We were recently at a cousin’s birthday party, chatting with some friends. We realized that we hadn’t gotten together with them in ages. Liz took a quick peek at her calendar and we made plans for a get-together at our place in the coming weeks.
Shortly after setting the date, I realized it was dab smack in the middle of the Holy Ghost festivities that I have very fond memories of celebrating while living in Pico. I decided there and then that our feast would be a traditional meal served in Pico during these festivities… Sopas!
The day before our scheduled gathering, I was returning home from doing grocery shopping for our feast and I thought of another couple who were brought up on the Island’s culture and who I knew would likely enjoy some “sopas”. I sent my buddy a text, and I was thrilled to find out that he and his family would be joining us–and especially happy knowing that his daughters were really excited about what we were serving.

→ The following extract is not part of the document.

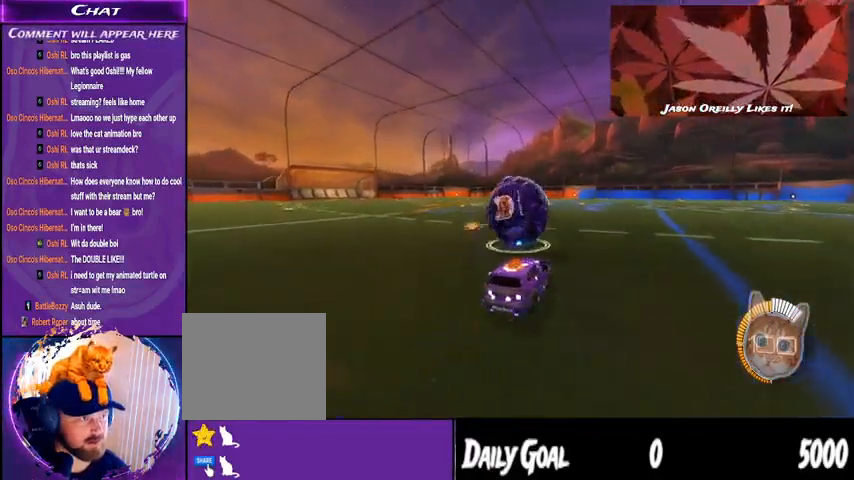
{"buttons": ["R1", "R2"], "left_stick": "right", "right_stick": "center", "events": [[67, "TRIANGLE", "down"], [133, "R1", "down"], [167, "TRIANGLE", "up"], [200, "left_stick", "center"], [367, "left_stick", "right"]]}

For our feast, we enjoyed the traditional “sopas” with slow cooked beef. Our friends brought the Portuguese grown-up beverages to accompany and complete the meal. It was a treat to enjoy our red wine in the old traditional clay wine bowls (see them on the left side of the picture). We topped off the meal with sweet bread, cheese brought directly from Pico, and Azores style rice pudding.
We often, and with good reason, plan a lot for the future. This is a good thing, but it’s important to remember the traditions we grew up with, to appreciate where we came from and what helped shape us into the people we are today.
Move forward, but cherish your traditions and history. Share old traditions and start new ones, and always eat well, friends!
Azores Holy Ghost Soup - Sopas Do Espírito Santo
- 4.3 lbs (2kg) beef shoulder roast
- 5.9 lbs (2.7 kg) beef shank
- 10.3 lbs (4.7) beef chuck
- 6 tbsp coarse salt
- 4 medium onions , peel removed
- 4 heads garlic , outer skin removed, all cloves still attached
- 7 cinnamon sticks , roughly 25g or 0.9 oz
- 1/2 litre tomato paste
- 2 1/2 tbsp allspice (Jamaica pimenta) , NOT ground
- 6 tbsp unsalted butter
- 10 leaves collard greens
- 7 1/2 litres water (roughly) + 1 to 2 extra litres during cooking
- Fresh mint leaves
- 4 Home-style crusty breads , about 700g or 1.5 lbs each
- Distribute the salt evenly over the all the meat and refrigerate over night. Note, we kept the meat in an aluminium roasting pan for easy storage.
- Before cooking the meat, wash the meat under cold water to remove a majority of the salt.
- Place the meat in the pot and add the water. The amount of water we recommend in the ingredient list should be just above (covering) the meat. If it's not, add a bit more water.
- Heat the water and meat on high until it starts to boil.
- After the water has boiled for a bit, you'll see some impurities accumulating on the top. Skim these off with a small sift. Repeat until very few impurities come up. Keep cooking at a moderate boil (between medium high and high).
- After about 1/2 hour, add the onions, garlic heads, cinnamon, allspice (in a spice bag or a new panty hose sock, cut and tied) and tomato paste. Mix well.
- If the water starts to reduce quite a bit, add a bit more water to bring it back to the same level you started with.
- After about two hours, add the butter and collard greens.
- While the meat's cooking, cut the bread into large handful-size pieces and place them snug into large deep baking or casserole dishes. This should be just under the rim, sometimes in two levels. Add mint leaves sporadically between the bread pieces and over the top. Think of this step like putting together a puzzle of bread 🙂
- After about 3 hours of cooking, pick a piece of meat out of the pot using tongs. The meat should feel like it can easily be broken apart. It's ready. If you find the meat a bit hard, cook for another half our or so.
- Using tongs, remove the meat from the pot, cut or break into smaller pieces and place on shallow serving dishes, along with the collard greens. Cover emmediately with aluminum foil to keep hot. You can place the meat dishes in the oven on it's lowest setting to keep it warm.
- Using a large slotted spoon, remove the cooked onions, garlic and other bits and pieces from the broth.
- Place a sift over a large jar with a spout and pour broth from the pot over the sift and into the jar.
- Pour the broth from the jar over the bread up to the top edge of the bread (cover all the bread). Repeat this step until all the bread in each of the dishes is covered. It might feel like a lot of liquid, but the bread will soak up most of the broth.
- Cover the dishes with lids or aluminum foil and then cover the dishes snugly with warm blankets to keep the soup hot.
- Let the dishes with bread soup sit for about an hour to soak up the broth.
- Uncover the meat and soup and serve. Enjoy one of the iconic Azores dishes with friends and family!